Comment donc se développe cette résistance aux antibiotiques puisque ces Indiens Yanomami n’ont jamais été en contact avec des molécules dont l’inefficacité pose de réels problèmes ? Et comment ces mêmes personnes sont insensibles à des bactéries qui ravageraient des populations entières dans le monde évolué dans lequel nous vivons ? La réponse se trouve très probablement, selon les résultats de cette étude, dans l’extrême diversité, pour ne pas dire exotique (ce serait d’ailleurs un terme parfaitement approprié), de leur flore bactérienne commensale. Il semblerait dans une première approche que l’explication puisse se trouver dans la diversité du régime alimentaire car, à l’évidence, les chasseurs-cueilleurs ne mangent pas tous les jours les mêmes aliments. Un autre résultat intéressant de cette étude concerne la similarité étrange entre les flores bactériennes buccales de ces Amérindiens et les Américains – sans jeu de mots – qui a priori ne trouve pas d’explication. Pourtant, si les Yanomami ne se brossent pas les dents énergiquement plusieurs fois par jour mais se limitent à quelques gargarismes avec l’eau d’une rivière voisine, ils ont l’habitude de chiquer du tabac dès le plus jeune age ! Peut-être est-ce un indice de la faible diversité de leur flore bactérienne buccale.

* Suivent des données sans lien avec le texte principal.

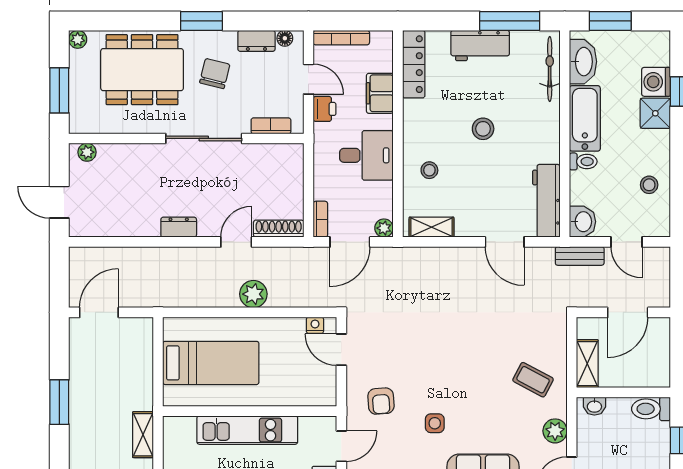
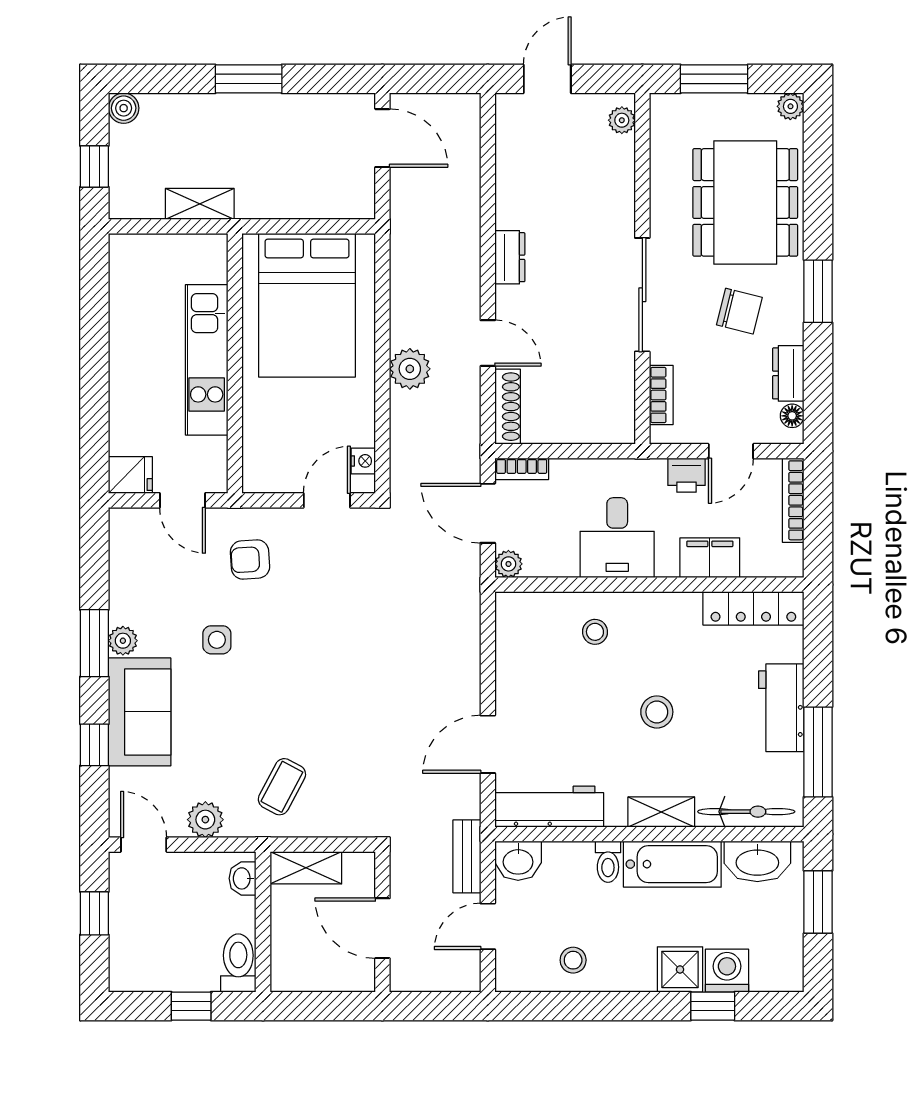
shelving: (432, 227) -> (661, 812), moved, turned 90
bed: (211, 363) -> (307, 305), width x1.50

L’intérêt de cette étude provient aussi du fait que les Yanomami sont restés isolés du monde pendant plus de 11000 ans, c’est-à-dire depuis l’arrivée de leurs ancêtres en Amazonie. Des divergences génétiques des bactéries seront nécessairement observées car en supposant un temps de doublement d’environ une heure pour les bactéries il y eut depuis cet isolement 100 millions de générations bactériennes sans beaucoup de migrations au sein de cette petite communauté contrairement à ce qui se passe dans le monde occidental. Il s’agit en quelque sorte d’une archive unique qui permettra d’expliquer les causes de l’apparition des gènes de résistance aux antibiotiques puisqu’ils se retrouvent déjà inscrits pour partie dans le génome de ces bactéries. Et ces résistances aux nouvelles molécules « modernes » peuvent résulter d’une adaptation génétique ou provenir d’un transfert horizontal à partir d’autres microorganismes du sol ou des végétaux ou encore par mutation des régions de l’ADN dites régulatrices induisant une sur-expression de ces gènes de résistance.